Thursday brings the announcements from two of the major rate setters in Europe: the Bank of England and the European Central Bank. First the BOE will announce at 6:00 a.m. CST and consensus says the bank will keep rates steady at 0.50% and the QE program at 375 billion pounds. Though the U.K. economy is soft, Governor Mervyn King will maintain a steady path so to keep his options available in case the global economy begins a new downturn. The present BOE head is retiring July 1 so it would be prudent to let his successor have as many tools to work with in a new regime.
At 6:45, the ECB will announce and though some analysts are expecting a 25 basis point cut from the present 0.75%. I believe ECB President Draghi will not cut rates until what fiscal battle plays out in the U.S. The European credit markets have been well-behaved as the yield curves have remained in a tight range and the two-year notes in the peripheries have stayed relatively low. Mario Draghi has relished being out of the limelight as the lunacy of Washington has garnered most of the financial markets’ attention. Even if the ECB were to cut the overnight rate to 0.50% it would mean very little as the MARCH EURIBOR FUTURES CONTRACT is trading at 0.9981, pricing in an effective rate of 19 basis points. It would make little sense to lower rates with so much calm in the Euro credit markets, especially since the Basel Committee has just given the European banks a massive reprieve by watering down the capital standards.

▶ **Problem description**
Write out the whole commentary on the Bank of England and European Central Bank rate announcements word for word. The records that follow were taken from a separate source.

▶ **Extracted entries**

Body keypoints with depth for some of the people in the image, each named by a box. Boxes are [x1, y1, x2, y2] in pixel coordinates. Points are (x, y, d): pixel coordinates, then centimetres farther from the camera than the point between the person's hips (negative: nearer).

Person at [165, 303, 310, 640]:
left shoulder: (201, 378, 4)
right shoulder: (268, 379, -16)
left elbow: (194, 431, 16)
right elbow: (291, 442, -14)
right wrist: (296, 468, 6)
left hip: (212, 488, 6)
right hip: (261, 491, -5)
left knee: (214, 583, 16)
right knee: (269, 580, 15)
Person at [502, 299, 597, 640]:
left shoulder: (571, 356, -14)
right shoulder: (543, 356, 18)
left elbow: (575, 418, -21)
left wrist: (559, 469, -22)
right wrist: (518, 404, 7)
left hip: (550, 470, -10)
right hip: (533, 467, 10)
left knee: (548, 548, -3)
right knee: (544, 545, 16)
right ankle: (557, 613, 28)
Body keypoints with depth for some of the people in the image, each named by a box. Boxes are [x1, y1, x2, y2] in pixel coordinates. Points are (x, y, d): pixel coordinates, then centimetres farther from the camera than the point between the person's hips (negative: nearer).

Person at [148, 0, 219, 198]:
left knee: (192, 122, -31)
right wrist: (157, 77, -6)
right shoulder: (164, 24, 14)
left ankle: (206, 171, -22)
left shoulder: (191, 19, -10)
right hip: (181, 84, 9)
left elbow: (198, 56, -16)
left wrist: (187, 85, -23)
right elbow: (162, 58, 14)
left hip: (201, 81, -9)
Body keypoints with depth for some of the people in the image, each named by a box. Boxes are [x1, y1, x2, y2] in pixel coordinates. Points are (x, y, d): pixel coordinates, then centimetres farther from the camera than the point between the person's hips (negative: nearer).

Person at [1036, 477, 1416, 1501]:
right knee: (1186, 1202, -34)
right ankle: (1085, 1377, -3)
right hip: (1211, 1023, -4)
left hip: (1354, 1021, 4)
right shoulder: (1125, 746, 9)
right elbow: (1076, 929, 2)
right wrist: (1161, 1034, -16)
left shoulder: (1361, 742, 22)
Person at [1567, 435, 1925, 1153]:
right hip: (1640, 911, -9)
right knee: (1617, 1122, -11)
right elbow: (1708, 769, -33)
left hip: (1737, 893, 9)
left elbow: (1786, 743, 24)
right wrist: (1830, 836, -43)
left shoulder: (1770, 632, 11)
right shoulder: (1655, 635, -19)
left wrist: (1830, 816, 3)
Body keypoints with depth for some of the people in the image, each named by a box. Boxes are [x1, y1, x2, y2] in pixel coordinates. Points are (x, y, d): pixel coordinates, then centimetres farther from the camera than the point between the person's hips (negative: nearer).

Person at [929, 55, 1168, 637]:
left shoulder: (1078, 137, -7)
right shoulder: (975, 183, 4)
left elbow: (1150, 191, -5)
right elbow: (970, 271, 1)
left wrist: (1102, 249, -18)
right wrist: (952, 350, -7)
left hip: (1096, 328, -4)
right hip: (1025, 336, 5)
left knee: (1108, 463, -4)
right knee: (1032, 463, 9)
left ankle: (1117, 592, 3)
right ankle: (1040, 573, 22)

▶ **Answer to this task**
Thursday brings the announcements from two of the major rate setters in Europe: the Bank of England and the European Central Bank. First the BOE will announce at 6:00 a.m. CST and consensus says the bank will keep rates steady at 0.50% and the QE program at 375 billion pounds. Though the U.K. economy is soft, Governor Mervyn King will maintain a steady path so to keep his options available in case the global economy begins a new downturn. The present BOE head is retiring July 1 so it would be prudent to let his successor have as many tools to work with in a new regime.
At 6:45, the ECB will announce and though some analysts are expecting a 25 basis point cut from the present 0.75%. I believe ECB President Draghi will not cut rates until what fiscal battle plays out in the U.S. The European credit markets have been well-behaved as the yield curves have remained in a tight range and the two-year notes in the peripheries have stayed relatively low. Mario Draghi has relished being out of the limelight as the lunacy of Washington has garnered most of the financial markets’ attention. Even if the ECB were to cut the overnight rate to 0.50% it would mean very little as the MARCH EURIBOR FUTURES CONTRACT is trading at 0.9981, pricing in an effective rate of 19 basis points. It would make little sense to lower rates with so much calm in the Euro credit markets, especially since the Basel Committee has just given the European banks a massive reprieve by watering down the capital standards.